Bless me Father for I have sinned it’s been 38 years since my last confession.

arimoore / Foter

I always joke that the reason I’m not married after 28 years with the same man is that I got married early…. at 11 to be precise. Confirmed and married off to Jesus. I did get to wear a stunning dress and white shoes so was kind of happy to go with it, I even got a new name, Bridget.
As you can guess I was raised Catholic and taught by Irish Catholic nuns.
We had a few rituals we had to perform. Here are some of them. Climbing up the Presentation Hill in Paraparaumu and paying/praying tribute to all the stations of the cross. Eating wafers every Sunday and sitting there while they melted onto the roof of your mouth, lots of praying and going to confession.
We were expected to go to confession once a week. This involved going into a big and always cold church and waiting in line until it was your turn. Bless me father for I have sinned it’s been a week since my last confession. There was a scarey grate thing and a priest ( I think) and our job was to confess our wrong doings and then pay penance in the form of prayer.

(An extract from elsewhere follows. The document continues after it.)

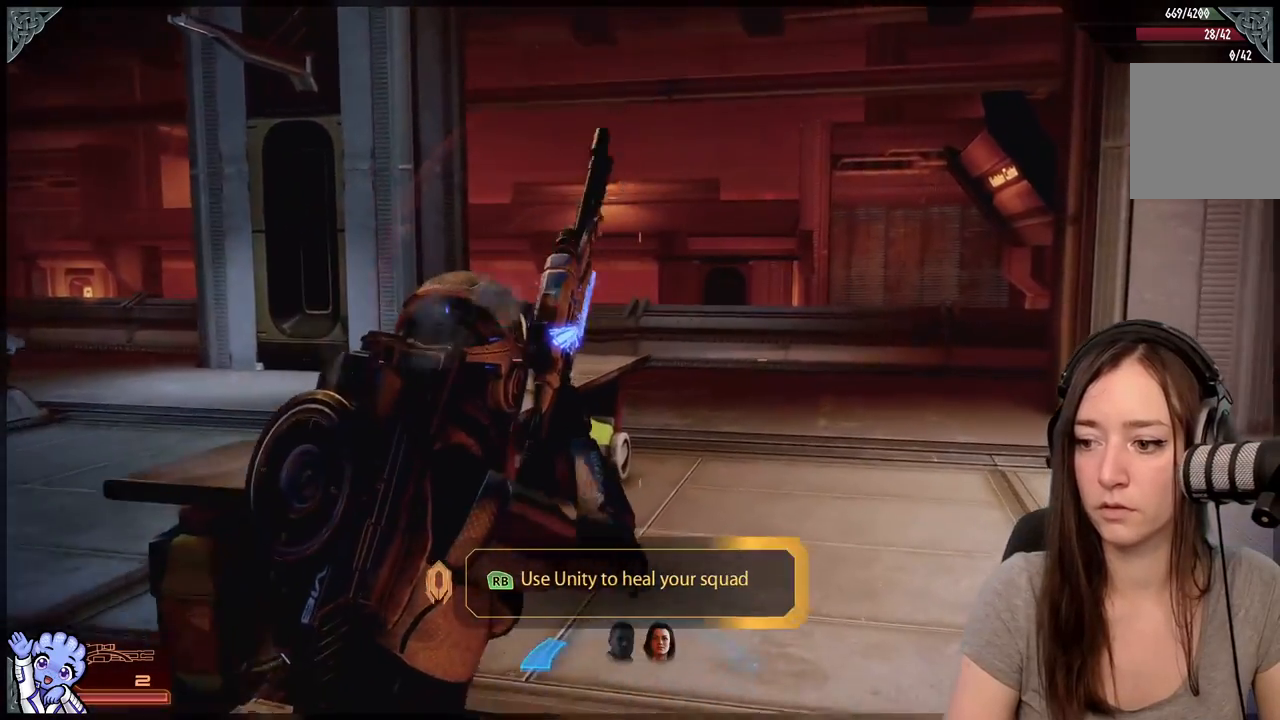
{"buttons": ["A"], "left_stick": "up-left", "right_stick": "center", "events": [[33, "R2", "up"], [100, "R2", "down"], [250, "R2", "up"], [350, "A", "up"], [433, "left_stick", "up-left"], [500, "A", "down"]]}
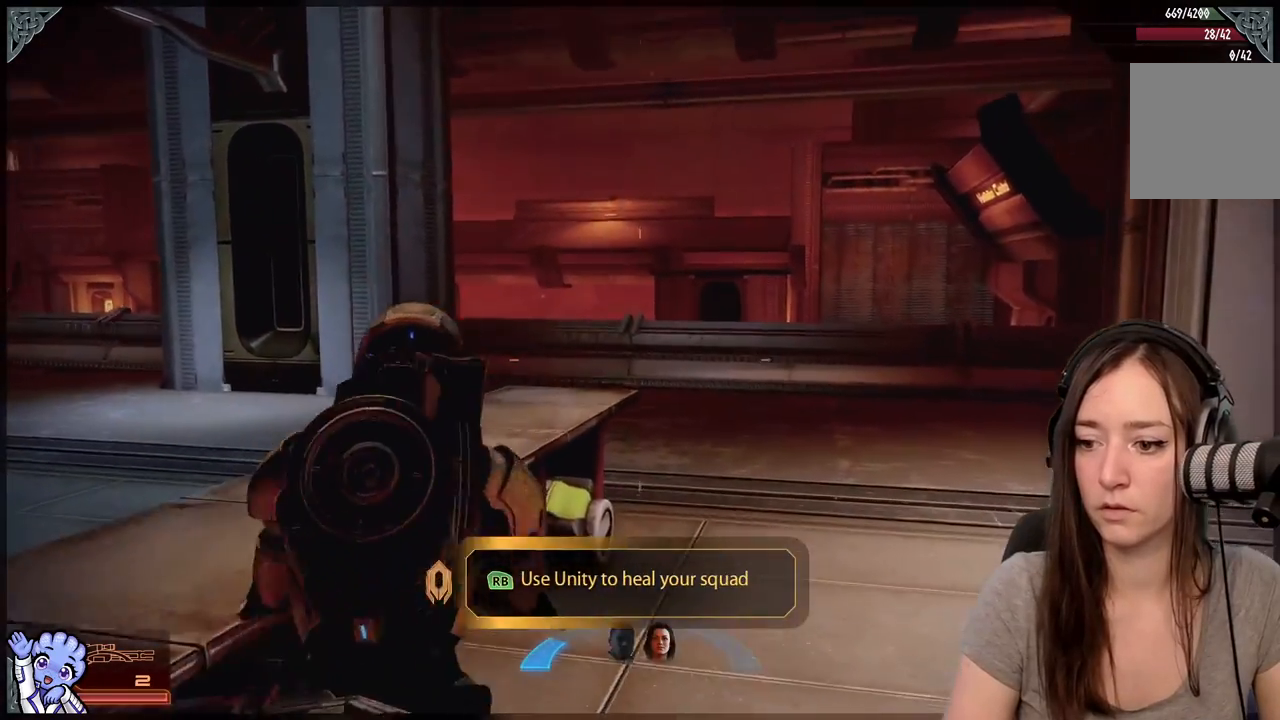
{"buttons": [], "left_stick": "up-left", "right_stick": "left", "events": [[100, "A", "up"], [200, "right_stick", "down-left"], [300, "right_stick", "left"]]}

The only problem with all this was that between the ages of 7 and 11 I didn’t really have any sins to confess so had to resort to making them up ( lying) so I could get though the procedure. The greatness of my lie would be rewarded by more and more Hail Marys and Our Fathers. I knew I had done well when I got a whole string of prayers, the whole rosary even. So here I learnt to lie to please. I then spent the next 40 years honing my art. Here are some of the categories
1) Please the person because they are happy with what they have done/ bought
Do you like these shoes? Yes they look great! ( truly hideous wouldn’t be seen dead in them)
Did you enjoy the movie/class/meal? Yes I think you are really doing well, keep it up. ( oh god don’t ask me that I won’t know where to stop)
2) Omit information
3) Make up stuff so you don’t look bad/ to join in with the other person
Oh yeah I know all about that/ him/ her, yes yes that’s right/ you are right, oh yes she did say that to me, I had a feeling that was going to happen. Well to do this pose you have to….
4) Out right save yourself lie
No, not at all. No I think you are imagining things, no, whatever makes you think that. I think you have the wrong end of the stick.
5) Knowledge of an act of someone else that can cause harm or is wrong and not saying anything
Your friend is having an affair, you know someone took something they shouldn’t have, did something they shouldn’t have, said something in confidence to you that effects someone else.
What is truth, What is lie? What is your truth? These are difficult questions to answer and require a bit of self study.
The first place to start with lying is your intention. If you intention is good I think it is ok to lie. Like in eg 1, why do you have the right to tell someone their shoes are ghastly if they love them, it’s just your opinion anyway and if they are getting their kicks in their heels, don’t be honest just agree or go along with it.
If your intention is to boost your ego in some way, to make yourself appear more intelligent, better or above someone else then I would say it is wrong to lie. If you don’t know or understand something say so, if you need help ask for it, if you want people to like you be yourself.
If your intention is to save yourself pain, then lying is wrong again. Your intention to cover things up or be deceitful so others won’t know about what you did or said is another way to make yourself be liked, save face or pain/humiliation. Actually, one of my favourite traits in people is honest open authenticity. I especially love people who have the knack of being able to look at their sorry selves and admit that they truly messed up. I can really relate to people who stand their in their naked honesty and go look at me, what a dick.
One of the acts of yoga is Satya, truth, honesty, authenticity. It is codified as a restraint rather than an action. We should choose our words carefully in order to do no harm, which also ties in nicely with the first yama, Ahimsa, to do no harm. The Buddhists also point indirectly to Satya with their principle of ‘right speech’. Our words should be given to others as a tool for greatness, not to harm, but to encourage and love and promote.
When we speak to others or share our version of the truth is it a judgement or an observation? A judgement is my opinion ( I don’t like those shoes) but it is only a personal opinion. An observation is noting what you see without judgement. If we are to restrain from non harm to ourselves and others we need to be more observant of ourselves and note when we are stepping into judgement.If we judge something as bad or wrong we are limiting our world view. A better way is to admit a difficulty you have with something. Eg . Compare ‘I’m having difficulty understanding why he did/said x’ (observation) to’ That person is bad because they said or did x'(judgement)
So to practice or encourage Satya into your life you must ask, am I speaking the truth, or am I giving an opinion? Is what I say to harm or to help. Do my words encourage my ego or are they anchored in love.